The LBJ School's graduate-level Maymester course will be open to approximately 20 graduate students from the University of Texas at Austin. The course will primarily serve students in the School’s Global Policy Studies (MGPS) program but will also be open to other graduate students from around campus. The course will use facilities at the University of Cape Town (UCT) as a home base, and the LBJ faculty teaching the course will cooperate with select UCT faculty. Eugene Gholz, Associate Professor at the LBJ School and graduate advisor for the MGPS program, and Joshua Busby, Assistant Professor at the LBJ School and a research fellow at the Robert S. Strauss Center for International Security and Law, will co-teach the three-week, intensive course.
The course will survey governance challenges in southern Africa, focusing on political and economic development, private security as both a challenge and a solution to crime and instability, public health (especially HIV/AIDS), and environmental protection. The southern African region encompasses most of the members of the Southern African Development Community (SADC), which includes Angola, Botswana, Lesotho, Madagascar, Malawi, Mauritius, Mozambique, Namibia, South Africa, Swaziland, Zambia and Zimbabwe. Two central African countries, the Democratic Republic of Congo and Tanzania, are also members of SADC and will also be discussed in the class.
Traveling to South Africa will allow participating students to augment their classroom experiences through a number of field trips and service opportunities. For example, the faculty and students will participate in a service project with SHAWCO, a community service organization active in townships, which are still underdeveloped despite the end of apartheid. The class will also visit Robben Island, where the apartheid regime held political prisoners including Nelson Mandela and where former political prisoners now lead tours. In addition, the group will visit Mothers2Mothers, a major recipient of U.S. aid for HIV/AIDS prevention and treatment, and the South African Parliament. The course will also feature guest lectures from University of Cape Town faculty and interactions with local students.

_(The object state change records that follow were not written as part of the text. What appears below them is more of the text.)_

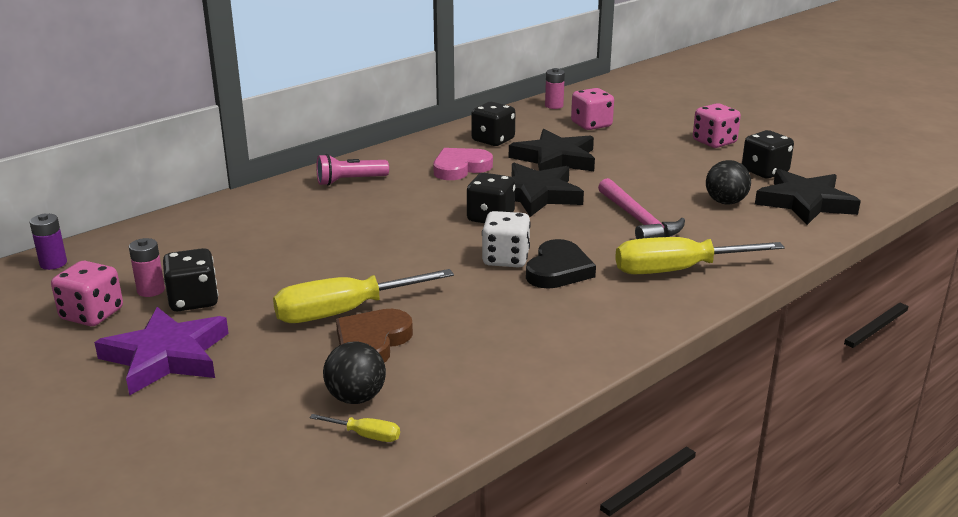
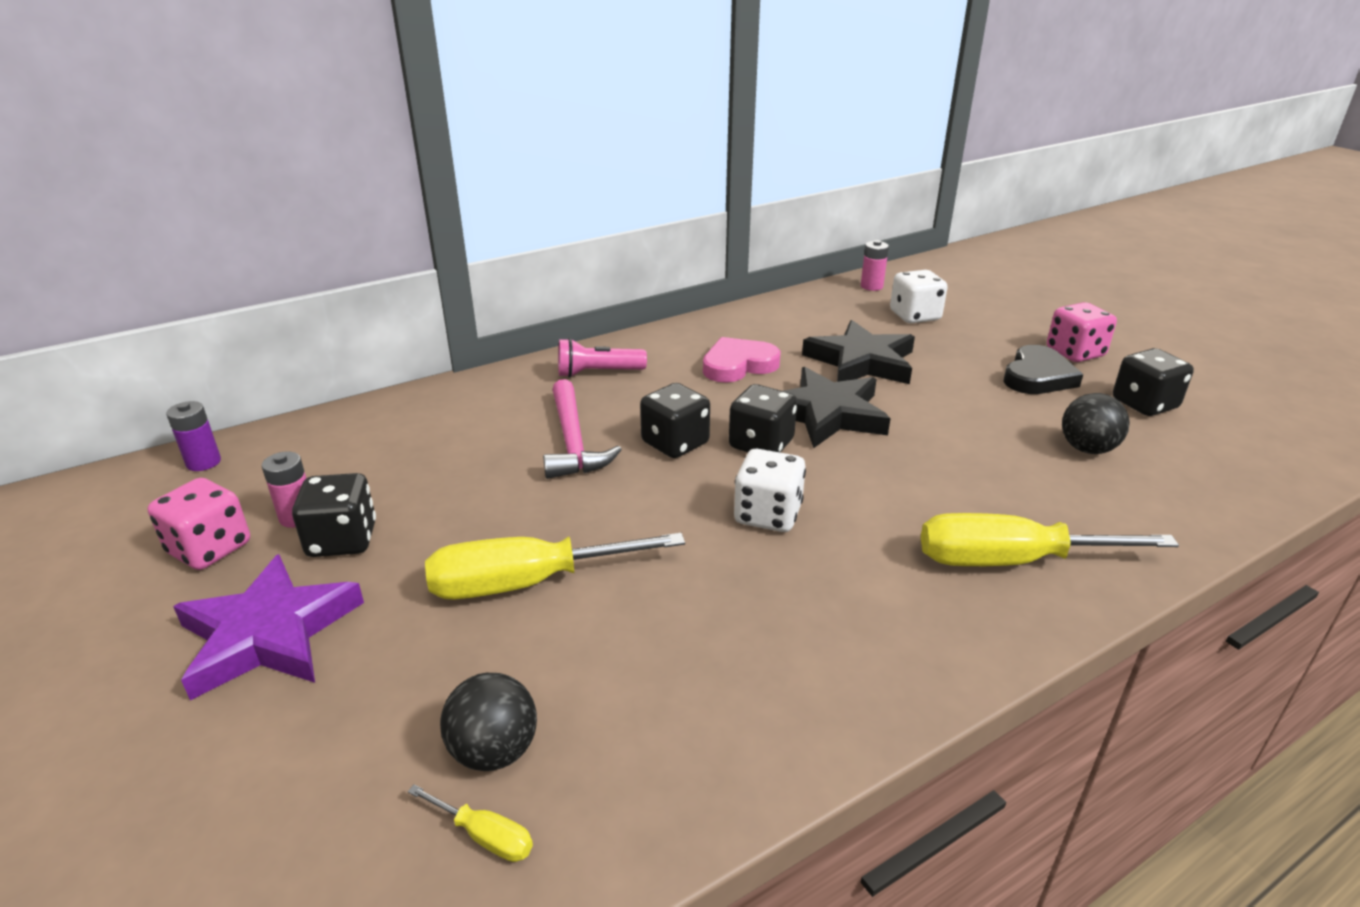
camera: 10 degrees right, 5 degrees up
brown heart [336,309,413,363] -> none
black dice [471,102,515,146] -> black dice moved to [640,383,710,458]
black heart [526,239,596,289] -> black heart moved to [1004,345,1083,394]
pink dice [571,88,614,130] -> white dice [890,270,948,323]
pink hammer [598,178,685,239] -> pink hammer moved to [543,379,622,479]
black star [755,169,861,225] -> none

The opportunity to study important global policy subject-matter in an applied setting – seeing the challenges first-hand, meeting people from different cultures and educational backgrounds – will have a profound impact on the students, who aspire to become the next generation of American public servants. By providing an overarching view of the region’s trajectory mostly from decolonization onward, the course aims to help students understand the complex governance challenges facing the region since independence and the end of minority rule in countries like South Africa and Zimbabwe. The major social challenges confronting countries with weak states and governing capacity in southern Africa either have spillover consequences for their neighbors or are intrinsically worthy of international concern. The insights and perspective gained from the study of these regional problems will help students address broader global-governance challenges in their professional lives.

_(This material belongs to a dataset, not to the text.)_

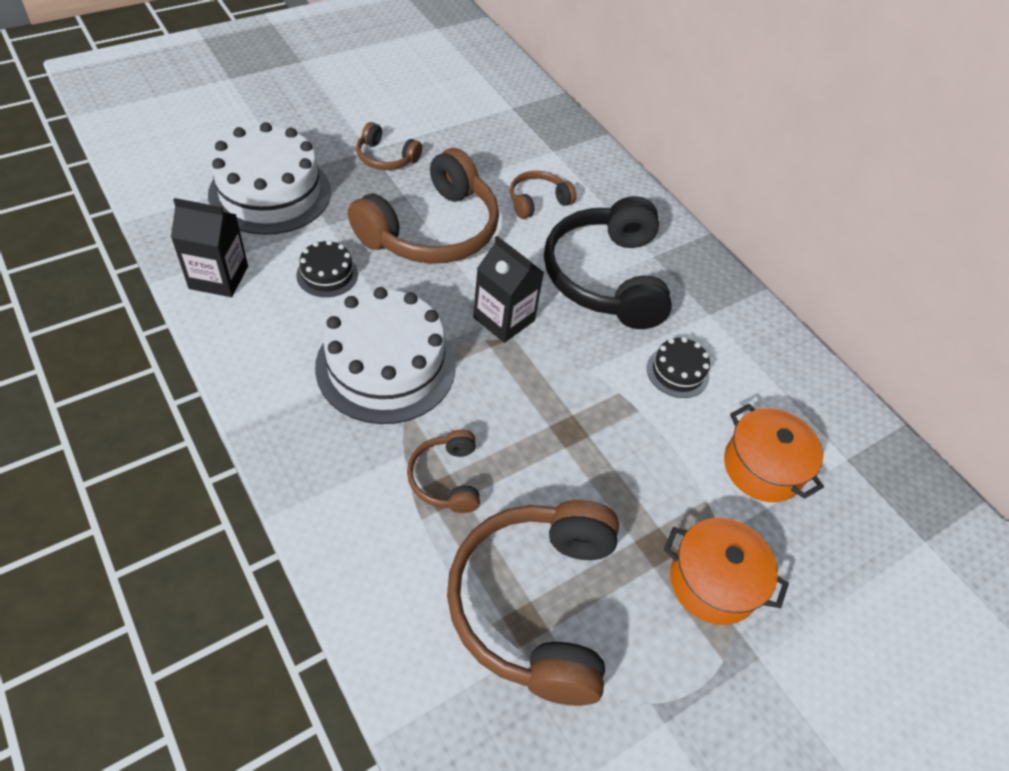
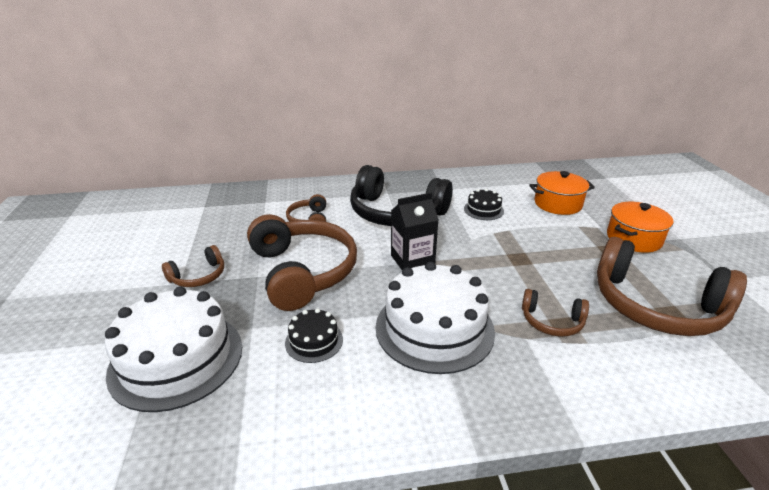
camera: 60 degrees left, 20 degrees down
black carton [171,198,248,297] -> none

Participants will stay at All Africa House on the campus of the University of Cape Town, where we will also hold our seminar meetings. The plan is to have about four hours of contact class time on most mornings, save for excursion days. Non-excursion weekday afternoons will be “free time,” but students will be expected to prepare for the next day's discussion by doing the assigned readings. Over time, we will post additional information on assignments and logistics for the course on this website, including tuition costs, logistics for flights, registration, requirements, funding availability, etc.